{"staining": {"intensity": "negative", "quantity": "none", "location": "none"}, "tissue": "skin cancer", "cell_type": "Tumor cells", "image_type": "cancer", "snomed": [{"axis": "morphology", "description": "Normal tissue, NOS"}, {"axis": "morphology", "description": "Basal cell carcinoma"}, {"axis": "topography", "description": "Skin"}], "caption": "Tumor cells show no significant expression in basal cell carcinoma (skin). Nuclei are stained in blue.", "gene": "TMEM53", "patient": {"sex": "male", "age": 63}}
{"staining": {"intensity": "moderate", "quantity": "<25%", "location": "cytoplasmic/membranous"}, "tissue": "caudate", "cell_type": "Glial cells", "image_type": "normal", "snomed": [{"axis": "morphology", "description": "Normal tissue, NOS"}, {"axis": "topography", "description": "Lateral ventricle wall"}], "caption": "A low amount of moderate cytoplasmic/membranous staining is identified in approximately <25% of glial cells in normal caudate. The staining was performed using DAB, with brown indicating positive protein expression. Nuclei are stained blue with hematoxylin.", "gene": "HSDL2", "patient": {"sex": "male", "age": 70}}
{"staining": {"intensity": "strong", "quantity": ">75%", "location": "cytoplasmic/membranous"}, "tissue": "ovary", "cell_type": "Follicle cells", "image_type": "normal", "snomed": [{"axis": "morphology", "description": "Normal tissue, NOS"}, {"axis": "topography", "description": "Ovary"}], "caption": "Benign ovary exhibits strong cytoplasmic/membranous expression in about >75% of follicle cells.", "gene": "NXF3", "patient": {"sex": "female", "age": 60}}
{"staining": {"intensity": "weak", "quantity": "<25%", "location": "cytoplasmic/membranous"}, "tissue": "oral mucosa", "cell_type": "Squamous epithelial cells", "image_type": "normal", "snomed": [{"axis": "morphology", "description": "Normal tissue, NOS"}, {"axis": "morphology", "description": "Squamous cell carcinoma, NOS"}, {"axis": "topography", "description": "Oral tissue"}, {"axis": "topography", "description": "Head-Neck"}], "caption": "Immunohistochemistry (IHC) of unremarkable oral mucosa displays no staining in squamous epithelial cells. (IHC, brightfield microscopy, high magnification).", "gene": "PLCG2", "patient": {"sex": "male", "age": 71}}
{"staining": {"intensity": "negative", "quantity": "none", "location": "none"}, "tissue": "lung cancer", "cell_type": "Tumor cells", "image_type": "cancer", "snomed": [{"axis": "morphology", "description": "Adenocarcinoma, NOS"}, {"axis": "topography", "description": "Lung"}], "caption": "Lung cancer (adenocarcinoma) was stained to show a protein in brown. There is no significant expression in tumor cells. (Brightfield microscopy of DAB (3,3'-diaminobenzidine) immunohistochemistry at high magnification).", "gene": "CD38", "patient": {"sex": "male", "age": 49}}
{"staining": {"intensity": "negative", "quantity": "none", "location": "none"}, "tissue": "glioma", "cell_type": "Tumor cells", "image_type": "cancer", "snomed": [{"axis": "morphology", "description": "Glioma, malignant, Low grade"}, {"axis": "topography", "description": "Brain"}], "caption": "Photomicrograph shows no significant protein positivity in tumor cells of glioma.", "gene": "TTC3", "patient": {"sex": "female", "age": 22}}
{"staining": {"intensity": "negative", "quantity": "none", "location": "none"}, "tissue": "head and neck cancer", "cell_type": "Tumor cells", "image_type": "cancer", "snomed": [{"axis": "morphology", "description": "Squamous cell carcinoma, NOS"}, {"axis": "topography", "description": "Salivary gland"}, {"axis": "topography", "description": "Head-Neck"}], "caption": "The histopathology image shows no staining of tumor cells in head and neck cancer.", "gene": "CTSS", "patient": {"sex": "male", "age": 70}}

::::

▶ [The task] Line by line, set down the material exactly as given.

▶ [Answer box]
{"staining": {"intensity": "negative", "quantity": "none", "location": "none"}, "tissue": "skin cancer", "cell_type": "Tumor cells", "image_type": "cancer", "snomed": [{"axis": "morphology", "description": "Normal tissue, NOS"}, {"axis": "morphology", "description": "Basal cell carcinoma"}, {"axis": "topography", "description": "Skin"}], "caption": "Tumor cells show no significant expression in basal cell carcinoma (skin). Nuclei are stained in blue.", "gene": "TMEM53", "patient": {"sex": "male", "age": 63}}
{"staining": {"intensity": "moderate", "quantity": "<25%", "location": "cytoplasmic/membranous"}, "tissue": "caudate", "cell_type": "Glial cells", "image_type": "normal", "snomed": [{"axis": "morphology", "description": "Normal tissue, NOS"}, {"axis": "topography", "description": "Lateral ventricle wall"}], "caption": "A low amount of moderate cytoplasmic/membranous staining is identified in approximately <25% of glial cells in normal caudate. The staining was performed using DAB, with brown indicating positive protein expression. Nuclei are stained blue with hematoxylin.", "gene": "HSDL2", "patient": {"sex": "male", "age": 70}}
{"staining": {"intensity": "strong", "quantity": ">75%", "location": "cytoplasmic/membranous"}, "tissue": "ovary", "cell_type": "Follicle cells", "image_type": "normal", "snomed": [{"axis": "morphology", "description": "Normal tissue, NOS"}, {"axis": "topography", "description": "Ovary"}], "caption": "Benign ovary exhibits strong cytoplasmic/membranous expression in about >75% of follicle cells.", "gene": "NXF3", "patient": {"sex": "female", "age": 60}}
{"staining": {"intensity": "weak", "quantity": "<25%", "location": "cytoplasmic/membranous"}, "tissue": "oral mucosa", "cell_type": "Squamous epithelial cells", "image_type": "normal", "snomed": [{"axis": "morphology", "description": "Normal tissue, NOS"}, {"axis": "morphology", "description": "Squamous cell carcinoma, NOS"}, {"axis": "topography", "description": "Oral tissue"}, {"axis": "topography", "description": "Head-Neck"}], "caption": "Immunohistochemistry (IHC) of unremarkable oral mucosa displays no staining in squamous epithelial cells. (IHC, brightfield microscopy, high magnification).", "gene": "PLCG2", "patient": {"sex": "male", "age": 71}}
{"staining": {"intensity": "negative", "quantity": "none", "location": "none"}, "tissue": "lung cancer", "cell_type": "Tumor cells", "image_type": "cancer", "snomed": [{"axis": "morphology", "description": "Adenocarcinoma, NOS"}, {"axis": "topography", "description": "Lung"}], "caption": "Lung cancer (adenocarcinoma) was stained to show a protein in brown. There is no significant expression in tumor cells. (Brightfield microscopy of DAB (3,3'-diaminobenzidine) immunohistochemistry at high magnification).", "gene": "CD38", "patient": {"sex": "male", "age": 49}}
{"staining": {"intensity": "negative", "quantity": "none", "location": "none"}, "tissue": "glioma", "cell_type": "Tumor cells", "image_type": "cancer", "snomed": [{"axis": "morphology", "description": "Glioma, malignant, Low grade"}, {"axis": "topography", "description": "Brain"}], "caption": "Photomicrograph shows no significant protein positivity in tumor cells of glioma.", "gene": "TTC3", "patient": {"sex": "female", "age": 22}}
{"staining": {"intensity": "negative", "quantity": "none", "location": "none"}, "tissue": "head and neck cancer", "cell_type": "Tumor cells", "image_type": "cancer", "snomed": [{"axis": "morphology", "description": "Squamous cell carcinoma, NOS"}, {"axis": "topography", "description": "Salivary gland"}, {"axis": "topography", "description": "Head-Neck"}], "caption": "The histopathology image shows no staining of tumor cells in head and neck cancer.", "gene": "CTSS", "patient": {"sex": "male", "age": 70}}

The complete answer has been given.